» **Exercise objective**:
In the text below about GPT-5 building a Rubik's Cube simulator and a spreadsheet frontend, what did GPT-5 say it did to fix the 20x20x20 cube's scrambling problem?

» **Text**:
1. Rubik’s Cube Simulation (0:26): GPT-5 was tasked with creating a fully interactive Rubik’s Cube simulator using JavaScript and Three.js, with dynamic sizing up to 20x20x20, proper color-coded faces, camera controls, layer rotation, and a “Solve” button. Outcome: GPT-5 successfully generated a 3x3x3 cube that could be scrambled and solved perfectly. It then scaled up to a 5x5x5 cube, which also scrambled and solved flawlessly. Troubleshooting (20x20): When attempting a 20x20x20 cube, initial scrambling only affected outer layers. The user provided feedback via a screenshot, and GPT-5 corrected the issue, explaining it rebuilt the cube as a solid and adjusted the scrambling logic. A subsequent attempt to solve a 10x10 cube failed partway. After further feedback, GPT-5 eventually managed to successfully scramble and solve the full 20x20x20 Rubik’s Cube visually, demonstrating impressive iterative debugging and complex problem-solving.

2. Excel-like Frontend (3:19): The user simply asked for “a clone of excel, but just the front end.” Outcome: GPT-5 produced a functional spreadsheet frontend with multiple sheets, cell typing, and formula support (e.g., “=1+1” or “=B8+C8”). Initial typing issues were fixed with user feedback. It also included features like text alignment, cell coloring, and import/export CSV (with a minor metadata glitch on import).

» **Supplied material**:
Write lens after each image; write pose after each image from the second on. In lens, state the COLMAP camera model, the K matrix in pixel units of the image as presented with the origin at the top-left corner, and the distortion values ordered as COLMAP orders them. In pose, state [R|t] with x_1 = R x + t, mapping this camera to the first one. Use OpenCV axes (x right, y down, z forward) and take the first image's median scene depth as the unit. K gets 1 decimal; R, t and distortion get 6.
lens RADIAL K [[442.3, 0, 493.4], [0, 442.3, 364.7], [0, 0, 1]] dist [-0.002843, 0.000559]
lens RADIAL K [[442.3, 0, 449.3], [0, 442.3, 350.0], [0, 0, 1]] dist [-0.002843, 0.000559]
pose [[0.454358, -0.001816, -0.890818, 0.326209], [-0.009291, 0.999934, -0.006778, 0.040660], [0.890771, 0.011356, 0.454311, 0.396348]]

--

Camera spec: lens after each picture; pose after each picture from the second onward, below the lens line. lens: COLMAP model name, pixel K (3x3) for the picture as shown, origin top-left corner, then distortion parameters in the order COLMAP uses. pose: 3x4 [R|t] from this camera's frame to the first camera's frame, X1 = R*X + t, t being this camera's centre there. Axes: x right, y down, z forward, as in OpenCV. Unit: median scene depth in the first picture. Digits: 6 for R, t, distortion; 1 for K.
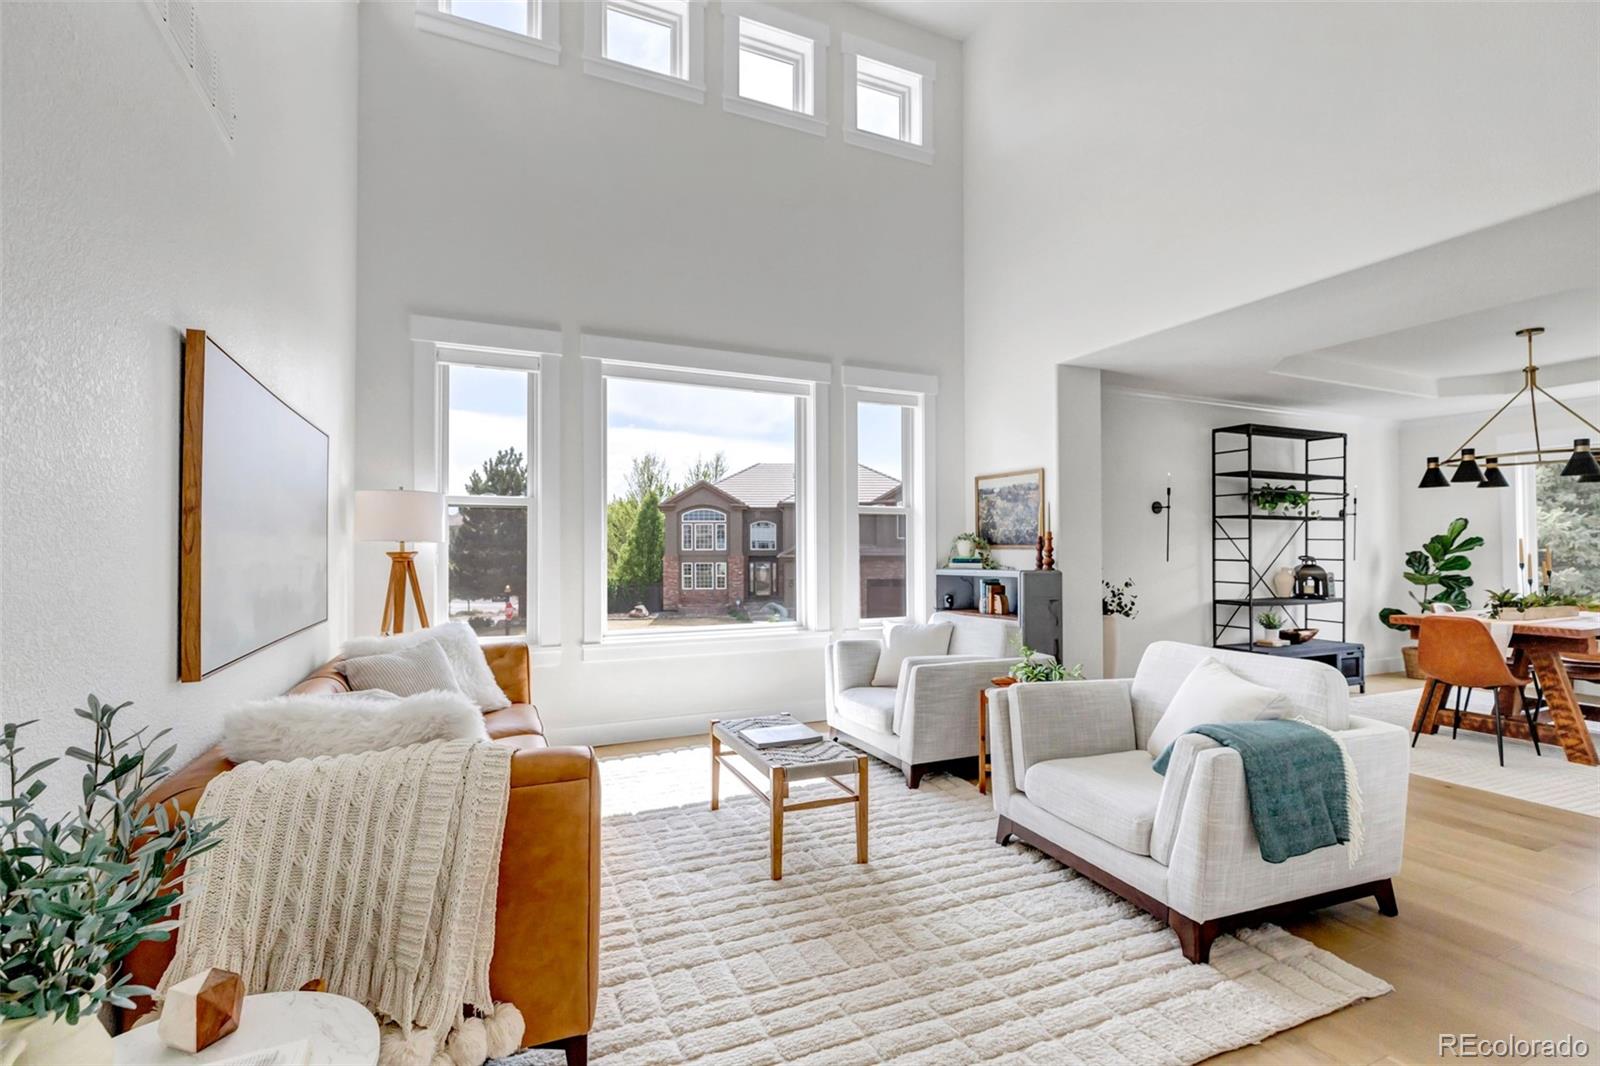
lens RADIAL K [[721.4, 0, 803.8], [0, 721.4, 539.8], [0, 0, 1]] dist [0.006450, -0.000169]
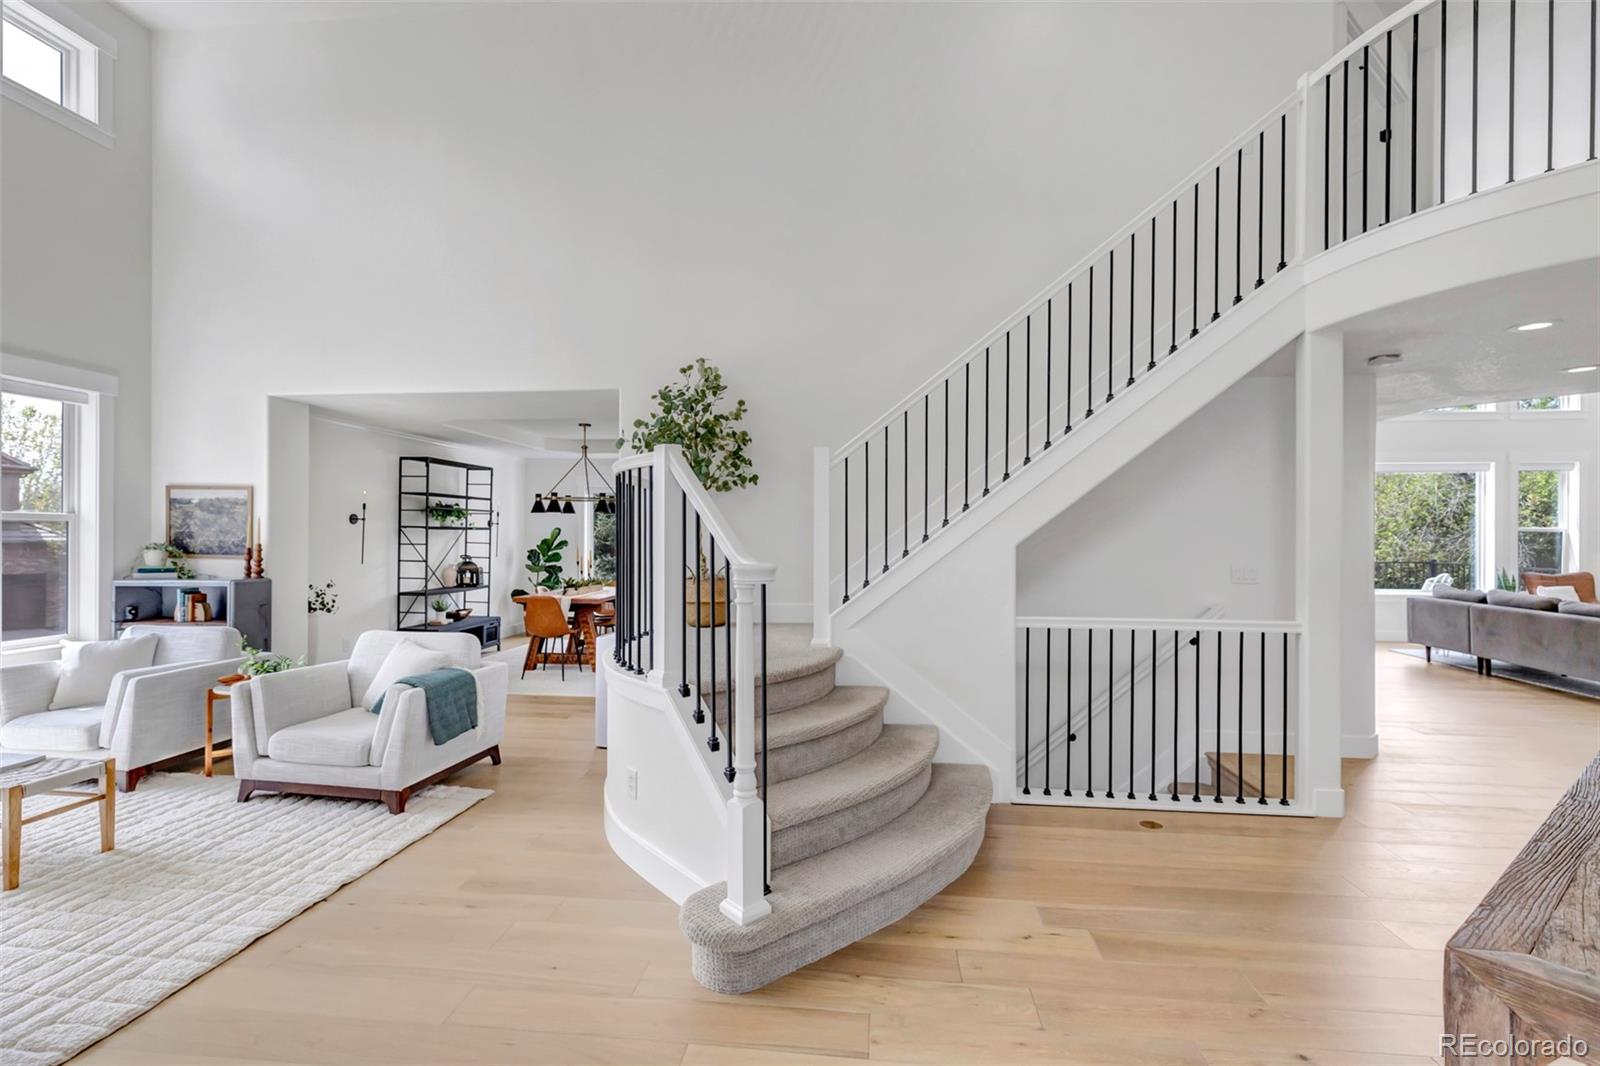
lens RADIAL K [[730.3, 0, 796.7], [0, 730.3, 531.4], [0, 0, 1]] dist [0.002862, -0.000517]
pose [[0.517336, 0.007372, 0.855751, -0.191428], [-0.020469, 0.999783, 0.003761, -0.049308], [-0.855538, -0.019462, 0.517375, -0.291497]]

» **Response for this exercise**:
It rebuilt the cube as a solid and adjusted the scrambling logic.